Poverty and Poor Governance in Mauritania: When Wealth Is Wasted and Citizens Are Marginalized
By: Mohamed Abdarahman
Abdullah – Journalist
Despite the vast wealth Mauritania possesses—from minerals, fisheries, and fertile agricultural lands—poverty gnaws at large segments of society, basic services deteriorate, and good planning is absent as the country is managed with a makeshift mentality.
What explains this stark contradiction between potential and reality? Is it a shortage of resources, or poor governance and failure in public administration?
1. Resources Are Depleted but Not Invested
Iron, gold, copper, gas… Mauritania has exported these resources for decades.
Yet instead of improving citizens’ lives, revenues are squandered through corruption or captured by a small elite.
In the absence of transparency and accountability, wealth becomes a curse rather than a blessing.
2. Poverty as a Daily Reality, Not an Exception
Citizens in cities and villages live at subsistence levels:
High prices without oversight,
Chronic unemployment,
Lack of schools and teachers,
Hospitals lacking proper equipment,
And an administration that views citizens as numbers, not partners.
In rural areas, conditions are harsher: drought, marginalization, and absence of infrastructure.
3. Poor Governance: The Core Problem
Good governance means:
Planning based on realistic foundations,
Fair distribution of wealth,
Fighting corruption,
And achieving efficiency and effectiveness.
But in Mauritania, decisions are made individually, projects are managed chaotically, and leadership appointments depend on loyalty rather than competence—making the state incapable of addressing challenges.
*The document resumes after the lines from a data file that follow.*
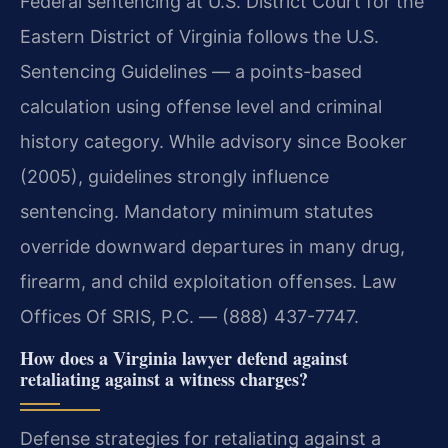
Federal sentencing at U.S. District Court for the
Eastern District of Virginia follows the U.S.
Sentencing Guidelines — a points-based
calculation using offense level and criminal
history category. While advisory since Booker
(2005), guidelines strongly influence
sentencing. Mandatory minimum statutes
override downward departures in many drug,
firearm, and child exploitation offenses. Law
Offices Of SRIS, P.C. — (888) 437-7747.
How does a Virginia lawyer defend against
retaliating against a witness charges?
Defense strategies for retaliating against a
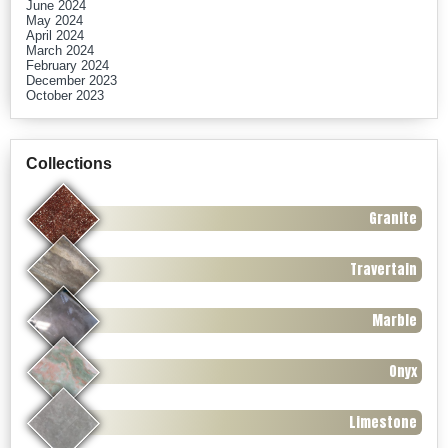
June 2024
May 2024
April 2024
March 2024
February 2024
December 2023
October 2023
Collections
Granite
Travertain
Marble
Onyx
Limestone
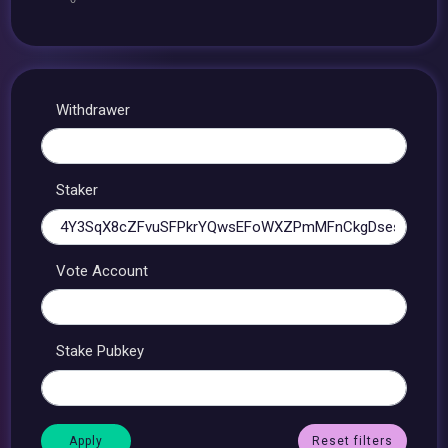
Withdrawer
Staker
Vote Account
Stake Pubkey
Reset filters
4. Lack of a Comprehensive National Vision
Until today, there is no clear national plan for:
Achieving food security,
Directing investments,
Reforming education,
Or creating real job opportunities.
Successive governments repeat the same cycle: big promises, weak implementation, and disappointing results.
5. The Citizen: Victim of a Closed System
With a lack of transparency, weakened independent media, and a fragile civil society, citizens find themselves outside decision-making processes.
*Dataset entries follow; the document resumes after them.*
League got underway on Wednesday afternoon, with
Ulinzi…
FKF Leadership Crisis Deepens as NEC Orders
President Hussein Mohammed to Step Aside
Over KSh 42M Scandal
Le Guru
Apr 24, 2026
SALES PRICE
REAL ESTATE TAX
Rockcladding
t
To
They are neither consulted nor addressed—only asked to be patient.
But poverty is not fate; it is the result of policy, stemming from wrong or corrupt choices.
6. Towards Fair Governance… Is There Hope?
To overcome poverty and poor management, Mauritania needs:
Sincere political will that puts citizens first;
Strong institutions that monitor and hold accountable;
Justice in project and development distribution;
And genuine citizen participation in setting national priorities.
Conclusion: Wealth Without Governance = Sustainable Poverty
Mauritania is not poor… but it is managed with a mentality that produces and reproduces poverty.
When trust in the state is lost, talents marginalized, and power monopolized, wealth is of no use.
Liberation from poverty begins by freeing the state from poor management and liberating decision-making from corruption and nepotism.